··· Exercise material ···
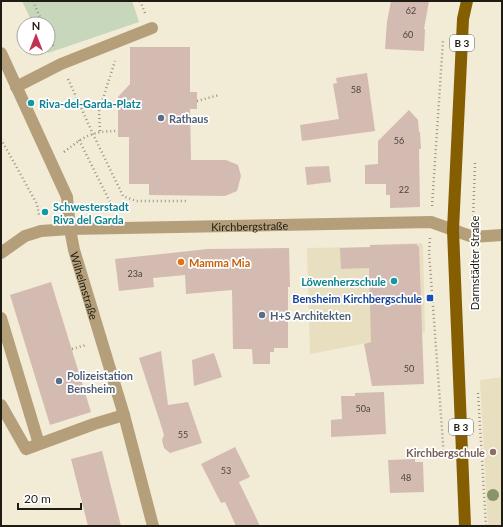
<svg xmlns="http://www.w3.org/2000/svg" width="503" height="527" viewBox="0 0 503 527" font-family="Lato,sans-serif">
<style>
.built{fill:#e8dfc1}
.green{fill:#c7d7bc}
.building{fill:#d3bbb2}
.lines{fill:none;stroke-linecap:round;stroke-linejoin:round}
.path{stroke:#999483;stroke-width:2.5;stroke-dasharray:1 3;stroke-linecap:butt}
.minor{stroke:#b49f7a;stroke-width:12}
.major{stroke:#845e00;stroke-width:12}
.tree{fill:#879569}
.culture-dot{fill:#0f9aa8;stroke:#fff;stroke-width:1.5}
.service-dot{fill:#5c6f8a;stroke:#fff;stroke-width:1.5}
.food-dot{fill:#e8710a;stroke:#fff;stroke-width:1.5}
.transit-dot{fill:#1a4fb4;stroke:#fff;stroke-width:1.5}
.education-dot{fill:#8d6e63;stroke:#fff;stroke-width:1.5}
.labels{text-anchor:middle;dominant-baseline:central;stroke-width:3.5;stroke-linejoin:round;paint-order:stroke}
.number-label{font-size:9px;fill:#4c443c}
.shield{fill:#fff;stroke:#62605a;stroke-width:1}
.shield-label{font-size:10px;font-weight:bold;fill:#1f1c14}
.culture-label{font-size:11px;font-weight:bold;fill:#0d838f;stroke:#fff;text-anchor:start}
.service-label{font-size:11px;font-weight:bold;fill:#4e5e75;stroke:#fff;text-anchor:start}
.street-label{font-size:11px;fill:#1f1c14;stroke:#fff}
.food-label{font-size:11px;font-weight:bold;fill:#c56008;stroke:#fff;text-anchor:start}
.transit-label{font-size:11px;font-weight:bold;fill:#164399;stroke:#fff;text-anchor:end}
.education-label{font-size:11px;font-weight:bold;fill:#785e54;stroke:#fff;text-anchor:end}
</style>
<rect width="100%" height="100%" fill="#f2ebd5"/>
<path class="built" d="M421,243L423,245L425,332L310,354L307,248L370,247V245Z
M502,377V526H488L480,380Z"/>
<path class="green" d="M22,1H132L139,22L48,53L45,48H48V24H33Z"/>
<path class="building" d="M391,1H429L424,29H425L424,51L385,49L387,22Z
M130,47H190V92H197V109H190L191,160H226L238,165L241,176L237,191L225,196L149,195V184H129V137H118V97L130,84Z
M367,73L375,131L302,141L300,125L339,119L333,84L337,83L336,78Z
M409,110L418,120L419,132H420L421,149H419L420,207L390,208V195H386V184H365V165L378,164V141Z
M329,166L331,182L307,185L305,167Z
M417,244V246H419L424,384L372,386L364,344L371,342L369,268L341,269L340,248L370,247V245Z
M289,248L290,287H288V348H274V352H270V364H253L252,349H233L232,290L186,294L185,275L153,278L154,287L119,291L115,259L208,249Z
M51,282L91,412L50,425L10,295Z
M161,351L168,405L188,402L202,443L170,453L164,448L162,440L164,435L160,422L139,358Z
M214,353L222,377L194,386L192,360Z
M384,392L386,434L331,437V420L342,419L341,396H355V393Z
M235,447L250,477L239,482L260,526H236L225,502L221,503L201,464Z
M102,451L121,526H88L71,459Z
M415,459V462H423L424,492L390,493L388,460Z"/>
<g class="lines">
<path class="path" d="M33,1L43,24
M140,1L145,13
M48,34L54,48
M68,79L93,134L123,196L136,201H188
M197,101L219,95
M100,131L99,111L115,61
M1,139L37,204L39,215
M79,140L115,212
M64,152C85,136 91,131 118,131
M432,206L443,41
M473,220L475,163
M430,238L429,252L444,457
M474,253V290
M72,349L86,345
M478,393L486,526"/>
<g class="minor">
<path id="s1" d="M1,53L67,197L70,229L74,250L124,415L153,526"/>
<path d="M16,87L61,64L152,28"/>
<path id="s2" d="M1,253L25,236L41,231L70,229L431,222L473,237L502,235"/>
<path d="M1,318L39,444"/>
<path d="M1,405L26,449L94,424L124,415"/>
</g>
<path class="major" d="M465,526L453,230L463,19L467,1"/>
</g>
<circle class="tree" cx="493" cy="495" r="6"/>
<g class="culture-dot">
<circle cx="31" cy="103" r="4"/>
<circle cx="45" cy="212" r="4"/>
<circle cx="394" cy="281" r="4"/>
</g>
<g class="service-dot">
<circle cx="161" cy="118" r="4"/>
<circle cx="262" cy="315" r="4"/>
<circle cx="59" cy="381" r="4"/>
</g>
<circle class="food-dot" cx="181" cy="262" r="4"/>
<rect class="transit-dot" x="426" y="294" width="8" height="8" rx="2"/>
<circle class="education-dot" cx="493" cy="452" r="4"/>
<g class="labels">
<g class="number-label">
<text x="411" y="10">62</text>
<text x="408" y="34">60</text>
<text x="356" y="89">58</text>
<text x="399" y="140">56</text>
<text x="404" y="189">22</text>
<text x="135" y="273">23a</text>
<text x="409" y="368">50</text>
<text x="363" y="408">50a</text>
<text x="183" y="434">55</text>
<text x="226" y="470">53</text>
<text x="406" y="477">48</text>
</g>
<g class="shield">
<rect x="450" y="35" width="24" height="16" rx="3"/>
<rect x="449" y="419" width="24" height="16" rx="3"/>
</g>
<g class="shield-label">
<text x="462" y="43">B 3</text>
<text x="461" y="427">B 3</text>
</g>
<g class="culture-label">
<text x="39" y="103">Riva-del-Garda-Platz</text>
<text x="53" y="206">Schwesterstadt<tspan x="53" dy="13">Riva del Garda</tspan></text>
<text x="386" y="281" text-anchor="end">Löwenherzschule</text>
</g>
<g class="service-label">
<text x="169" y="118">Rathaus</text>
<text x="270" y="315">H+S Architekten</text>
<text x="67" y="375">Polizeistation<tspan x="67" dy="13">Bensheim</tspan></text>
</g>
<g class="street-label">
<text stroke="none"><textPath href="#s2" startOffset="255">Kirchbergstraße</textPath></text>
<text transform="translate(474 263) rotate(-90)">Darmstädter Straße</text>
<text stroke="none"><textPath href="#s1" startOffset="249">Wilhelmstraße</textPath></text>
</g>
<g class="food-label">
<text x="189" y="262">Mamma Mia</text>
</g>
<g class="transit-label">
<text x="422" y="298">Bensheim Kirchbergschule</text>
</g>
<g class="education-label">
<text x="485" y="452">Kirchbergschule</text>
</g>
</g>
<rect width="503" height="527" fill="none" stroke="#1f1c14" stroke-width="4"/>
<g transform="translate(36 36)"><circle r="19" fill="#ffffff" stroke="#a5a4a1"/>
<path d="M0-3L7 15L0 10L-7 15Z" fill="#c13152"/>
<text y="-6" font-size="11" font-weight="bold" text-anchor="middle" fill="#1f1c14">N</text>
</g>
<path d="M18 503v6h63v-6" fill="none" stroke="#1f1c14" stroke-width="2"/>
<text x="24" y="503" font-size="12" fill="#1f1c14" stroke="#ffffff" stroke-width="3" paint-order="stroke">20 m</text>
</svg>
···
Task to carry out: From the first line to the last, output the records exactly without pictures.

Exercise output:
<svg xmlns="http://www.w3.org/2000/svg" width="503" height="527" viewBox="0 0 503 527" font-family="Lato,sans-serif">
<style>
.built{fill:#e8dfc1}
.green{fill:#c7d7bc}
.building{fill:#d3bbb2}
.lines{fill:none;stroke-linecap:round;stroke-linejoin:round}
.path{stroke:#999483;stroke-width:2.5;stroke-dasharray:1 3;stroke-linecap:butt}
.minor{stroke:#b49f7a;stroke-width:12}
.major{stroke:#845e00;stroke-width:12}
.tree{fill:#879569}
.culture-dot{fill:#0f9aa8;stroke:#fff;stroke-width:1.5}
.service-dot{fill:#5c6f8a;stroke:#fff;stroke-width:1.5}
.food-dot{fill:#e8710a;stroke:#fff;stroke-width:1.5}
.transit-dot{fill:#1a4fb4;stroke:#fff;stroke-width:1.5}
.education-dot{fill:#8d6e63;stroke:#fff;stroke-width:1.5}
.labels{text-anchor:middle;dominant-baseline:central;stroke-width:3.5;stroke-linejoin:round;paint-order:stroke}
.number-label{font-size:9px;fill:#4c443c}
.shield{fill:#fff;stroke:#62605a;stroke-width:1}
.shield-label{font-size:10px;font-weight:bold;fill:#1f1c14}
.culture-label{font-size:11px;font-weight:bold;fill:#0d838f;stroke:#fff;text-anchor:start}
.service-label{font-size:11px;font-weight:bold;fill:#4e5e75;stroke:#fff;text-anchor:start}
.street-label{font-size:11px;fill:#1f1c14;stroke:#fff}
.food-label{font-size:11px;font-weight:bold;fill:#c56008;stroke:#fff;text-anchor:start}
.transit-label{font-size:11px;font-weight:bold;fill:#164399;stroke:#fff;text-anchor:end}
.education-label{font-size:11px;font-weight:bold;fill:#785e54;stroke:#fff;text-anchor:end}
</style>
<rect width="100%" height="100%" fill="#f2ebd5"/>
<path class="built" d="M421,243L423,245L425,332L310,354L307,248L370,247V245Z
M502,377V526H488L480,380Z"/>
<path class="green" d="M22,1H132L139,22L48,53L45,48H48V24H33Z"/>
<path class="building" d="M391,1H429L424,29H425L424,51L385,49L387,22Z
M130,47H190V92H197V109H190L191,160H226L238,165L241,176L237,191L225,196L149,195V184H129V137H118V97L130,84Z
M367,73L375,131L302,141L300,125L339,119L333,84L337,83L336,78Z
M409,110L418,120L419,132H420L421,149H419L420,207L390,208V195H386V184H365V165L378,164V141Z
M329,166L331,182L307,185L305,167Z
M417,244V246H419L424,384L372,386L364,344L371,342L369,268L341,269L340,248L370,247V245Z
M289,248L290,287H288V348H274V352H270V364H253L252,349H233L232,290L186,294L185,275L153,278L154,287L119,291L115,259L208,249Z
M51,282L91,412L50,425L10,295Z
M161,351L168,405L188,402L202,443L170,453L164,448L162,440L164,435L160,422L139,358Z
M214,353L222,377L194,386L192,360Z
M384,392L386,434L331,437V420L342,419L341,396H355V393Z
M235,447L250,477L239,482L260,526H236L225,502L221,503L201,464Z
M102,451L121,526H88L71,459Z
M415,459V462H423L424,492L390,493L388,460Z"/>
<g class="lines">
<path class="path" d="M33,1L43,24
M140,1L145,13
M48,34L54,48
M68,79L93,134L123,196L136,201H188
M197,101L219,95
M100,131L99,111L115,61
M1,139L37,204L39,215
M79,140L115,212
M64,152C85,136 91,131 118,131
M432,206L443,41
M473,220L475,163
M430,238L429,252L444,457
M474,253V290
M72,349L86,345
M478,393L486,526"/>
<g class="minor">
<path id="s1" d="M1,53L67,197L70,229L74,250L124,415L153,526"/>
<path d="M16,87L61,64L152,28"/>
<path id="s2" d="M1,253L25,236L41,231L70,229L431,222L473,237L502,235"/>
<path d="M1,318L39,444"/>
<path d="M1,405L26,449L94,424L124,415"/>
</g>
<path class="major" d="M465,526L453,230L463,19L467,1"/>
</g>
<circle class="tree" cx="493" cy="495" r="6"/>
<g class="culture-dot">
<circle cx="31" cy="103" r="4"/>
<circle cx="45" cy="212" r="4"/>
<circle cx="394" cy="281" r="4"/>
</g>
<g class="service-dot">
<circle cx="161" cy="118" r="4"/>
<circle cx="262" cy="315" r="4"/>
<circle cx="59" cy="381" r="4"/>
</g>
<circle class="food-dot" cx="181" cy="262" r="4"/>
<rect class="transit-dot" x="426" y="294" width="8" height="8" rx="2"/>
<circle class="education-dot" cx="493" cy="452" r="4"/>
<g class="labels">
<g class="number-label">
<text x="411" y="10">62</text>
<text x="408" y="34">60</text>
<text x="356" y="89">58</text>
<text x="399" y="140">56</text>
<text x="404" y="189">22</text>
<text x="135" y="273">23a</text>
<text x="409" y="368">50</text>
<text x="363" y="408">50a</text>
<text x="183" y="434">55</text>
<text x="226" y="470">53</text>
<text x="406" y="477">48</text>
</g>
<g class="shield">
<rect x="450" y="35" width="24" height="16" rx="3"/>
<rect x="449" y="419" width="24" height="16" rx="3"/>
</g>
<g class="shield-label">
<text x="462" y="43">B 3</text>
<text x="461" y="427">B 3</text>
</g>
<g class="culture-label">
<text x="39" y="103">Riva-del-Garda-Platz</text>
<text x="53" y="206">Schwesterstadt<tspan x="53" dy="13">Riva del Garda</tspan></text>
<text x="386" y="281" text-anchor="end">Löwenherzschule</text>
</g>
<g class="service-label">
<text x="169" y="118">Rathaus</text>
<text x="270" y="315">H+S Architekten</text>
<text x="67" y="375">Polizeistation<tspan x="67" dy="13">Bensheim</tspan></text>
</g>
<g class="street-label">
<text stroke="none"><textPath href="#s2" startOffset="255">Kirchbergstraße</textPath></text>
<text transform="translate(474 263) rotate(-90)">Darmstädter Straße</text>
<text stroke="none"><textPath href="#s1" startOffset="249">Wilhelmstraße</textPath></text>
</g>
<g class="food-label">
<text x="189" y="262">Mamma Mia</text>
</g>
<g class="transit-label">
<text x="422" y="298">Bensheim Kirchbergschule</text>
</g>
<g class="education-label">
<text x="485" y="452">Kirchbergschule</text>
</g>
</g>
<rect width="503" height="527" fill="none" stroke="#1f1c14" stroke-width="4"/>
<g transform="translate(36 36)"><circle r="19" fill="#ffffff" stroke="#a5a4a1"/>
<path d="M0-3L7 15L0 10L-7 15Z" fill="#c13152"/>
<text y="-6" font-size="11" font-weight="bold" text-anchor="middle" fill="#1f1c14">N</text>
</g>
<path d="M18 503v6h63v-6" fill="none" stroke="#1f1c14" stroke-width="2"/>
<text x="24" y="503" font-size="12" fill="#1f1c14" stroke="#ffffff" stroke-width="3" paint-order="stroke">20 m</text>
</svg>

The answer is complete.